According to Assange, his case shows the extent to which the "privatization of state censorship" has already flourished. Amazon, he says, "caved in" to Liebermann and the US Department of Homeland Security. "These attacks will not stop our mission," the Australian claimed at the end of last week, "but should be setting off alarm bells about the rule of law in the United States."
The massive attacks also have to do with the feeling many Americans have that WikiLeaks is on an anti-American crusade, a charge that is only partly true. The first document that the organization leaked, in December 2006, was a letter from an Islamist who called for the formation of an "Islamic republic" in Somalia. Assange himself had selected the letter with the intention of launching the site with something special that would defy people's expectations. In a declaration of principle from its early days, the group wrote that it mainly hoped to receive documents from repressive regimes like those in Russia and China.
Taking on Repressive Regimes
WikiLeaks' first major success was the publication of a report, classified as secret, by a British detective agency that documented the corruption of the ruling clique surrounding former Kenyan President Daniel arap Moi. Assange had analyzed the report, together with Kenyan human rights attorneys and journalists, and released it shortly before the country's presidential election in late 2007. He is still convinced that the poor showing of President Mwai Kibaki, who was supported by Moi, had something to do with his leak.

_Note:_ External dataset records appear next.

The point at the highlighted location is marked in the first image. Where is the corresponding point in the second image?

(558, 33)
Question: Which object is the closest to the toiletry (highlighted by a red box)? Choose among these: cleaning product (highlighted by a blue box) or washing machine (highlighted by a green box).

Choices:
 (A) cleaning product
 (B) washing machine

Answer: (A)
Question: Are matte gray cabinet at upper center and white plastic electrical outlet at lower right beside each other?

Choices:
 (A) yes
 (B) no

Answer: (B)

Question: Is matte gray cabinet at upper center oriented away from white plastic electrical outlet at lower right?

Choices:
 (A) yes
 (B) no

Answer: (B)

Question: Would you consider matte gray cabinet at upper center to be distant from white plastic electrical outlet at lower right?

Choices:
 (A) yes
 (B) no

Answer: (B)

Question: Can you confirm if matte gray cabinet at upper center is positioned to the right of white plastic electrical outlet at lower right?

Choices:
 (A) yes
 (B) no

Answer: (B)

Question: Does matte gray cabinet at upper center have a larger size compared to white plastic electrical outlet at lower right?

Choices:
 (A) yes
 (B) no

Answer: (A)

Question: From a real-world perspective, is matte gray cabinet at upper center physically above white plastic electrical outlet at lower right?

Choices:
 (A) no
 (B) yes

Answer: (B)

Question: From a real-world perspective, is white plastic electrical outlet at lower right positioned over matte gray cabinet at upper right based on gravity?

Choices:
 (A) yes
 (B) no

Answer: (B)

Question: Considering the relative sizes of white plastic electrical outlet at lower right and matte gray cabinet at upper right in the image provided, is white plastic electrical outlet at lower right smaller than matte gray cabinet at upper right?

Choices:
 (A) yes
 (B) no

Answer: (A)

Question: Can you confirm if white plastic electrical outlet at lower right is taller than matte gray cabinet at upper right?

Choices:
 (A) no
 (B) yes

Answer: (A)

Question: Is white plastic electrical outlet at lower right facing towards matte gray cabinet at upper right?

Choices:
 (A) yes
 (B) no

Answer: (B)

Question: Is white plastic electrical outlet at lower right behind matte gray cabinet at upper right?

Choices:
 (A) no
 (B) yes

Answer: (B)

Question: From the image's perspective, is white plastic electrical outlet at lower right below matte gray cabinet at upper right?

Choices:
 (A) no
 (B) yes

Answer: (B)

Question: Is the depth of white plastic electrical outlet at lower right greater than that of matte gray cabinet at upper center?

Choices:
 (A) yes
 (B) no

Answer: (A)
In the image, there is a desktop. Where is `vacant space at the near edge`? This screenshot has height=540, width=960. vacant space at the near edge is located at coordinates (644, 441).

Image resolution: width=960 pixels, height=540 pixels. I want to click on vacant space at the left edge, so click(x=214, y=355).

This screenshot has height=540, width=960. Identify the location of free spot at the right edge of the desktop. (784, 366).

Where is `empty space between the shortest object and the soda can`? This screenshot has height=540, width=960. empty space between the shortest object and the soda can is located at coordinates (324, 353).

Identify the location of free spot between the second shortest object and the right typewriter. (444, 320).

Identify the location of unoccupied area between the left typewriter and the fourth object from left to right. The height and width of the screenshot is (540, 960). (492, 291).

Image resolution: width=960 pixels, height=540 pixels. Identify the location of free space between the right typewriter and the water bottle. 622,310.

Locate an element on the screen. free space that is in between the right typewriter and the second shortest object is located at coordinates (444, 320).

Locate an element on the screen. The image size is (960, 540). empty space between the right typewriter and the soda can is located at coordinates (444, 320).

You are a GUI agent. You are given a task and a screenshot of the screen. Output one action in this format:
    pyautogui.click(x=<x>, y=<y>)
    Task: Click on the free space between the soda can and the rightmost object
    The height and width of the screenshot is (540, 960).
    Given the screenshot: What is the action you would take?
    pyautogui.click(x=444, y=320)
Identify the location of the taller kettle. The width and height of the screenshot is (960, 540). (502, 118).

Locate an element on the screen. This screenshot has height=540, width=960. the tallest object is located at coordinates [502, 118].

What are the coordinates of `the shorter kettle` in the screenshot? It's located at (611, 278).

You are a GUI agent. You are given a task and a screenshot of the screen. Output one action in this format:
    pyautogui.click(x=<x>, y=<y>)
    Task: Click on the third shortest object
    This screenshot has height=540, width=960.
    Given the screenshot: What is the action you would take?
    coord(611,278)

The WikiLeaks archives also contain hundreds of documents from countries like China and Thailand, where freedom of the press is restricted. It's only been since this year, when the "Collateral Murder" helicopter video from Baghdad, the Afghanistan and Iraq war logs and the embassy cables were published, that it has seemed as if there were a "one-dimensional conflict with the United States," as Daniel Domscheit-Berg, the former WikiLeaks spokesman who left the organization after a dispute, puts it. From Assange's perspective, this concentration on America also has to do with the fact that the United States is the only superpower, and that it is waging wars on two fronts, in Iraq and Afghanistan, thereby meriting the attention of whistleblowers.
Rarely has an individual divided the world's population as sharply as the white-haired Australian. The global elites are now afraid of WikiLeaks, and repressive governments like the ones in China and Russia are worried about disclosures coming from their computer networks. The WikiLeaks Internet address is blocked in many countries, including Thailand and China.
Modern-Day Robin Hood
On the other hand, Assange can depend on the support of an international flock of followers, which has formed on the Internet and celebrates the Australian as a modern-day Robin Hood: a just renegade, devoted to a good cause.
Time has nominated Assange as a candidate for its "person of the year" designation, which is traditionally used to distinguish the individual who has had the strongest influence on the world in recent months. In justifying the nomination, jury member Lauren Zalaznick says that he has "put journalistic integrity on a knife-blade edge." "What is the responsibility of the journalist to make public or keep private?" Zalaznick asks. "The very name WikiLeaks raises the issue of digital media with respect to politics, society and culture."
The Internet poll is still underway. Late last week, Assange was in second place, with about 130,000 votes, behind Turkish Prime Minister Recep Tayyip Erdogan but well ahead of Apple co-founder Steve Jobs, US President Barack Obama and Facebook founder Mark Zuckerberg. Last week, even the Bank of America learned how influential Assange has become. When Assange announced that WikiLeaks intended to leak the internal documents of a major bank, the bank's share price fell by more than 3 percent.
In light of this worldwide polarization, it would be an irony of history if Assange were to stumble over a private matter, of all things: the Swedish sex scandal.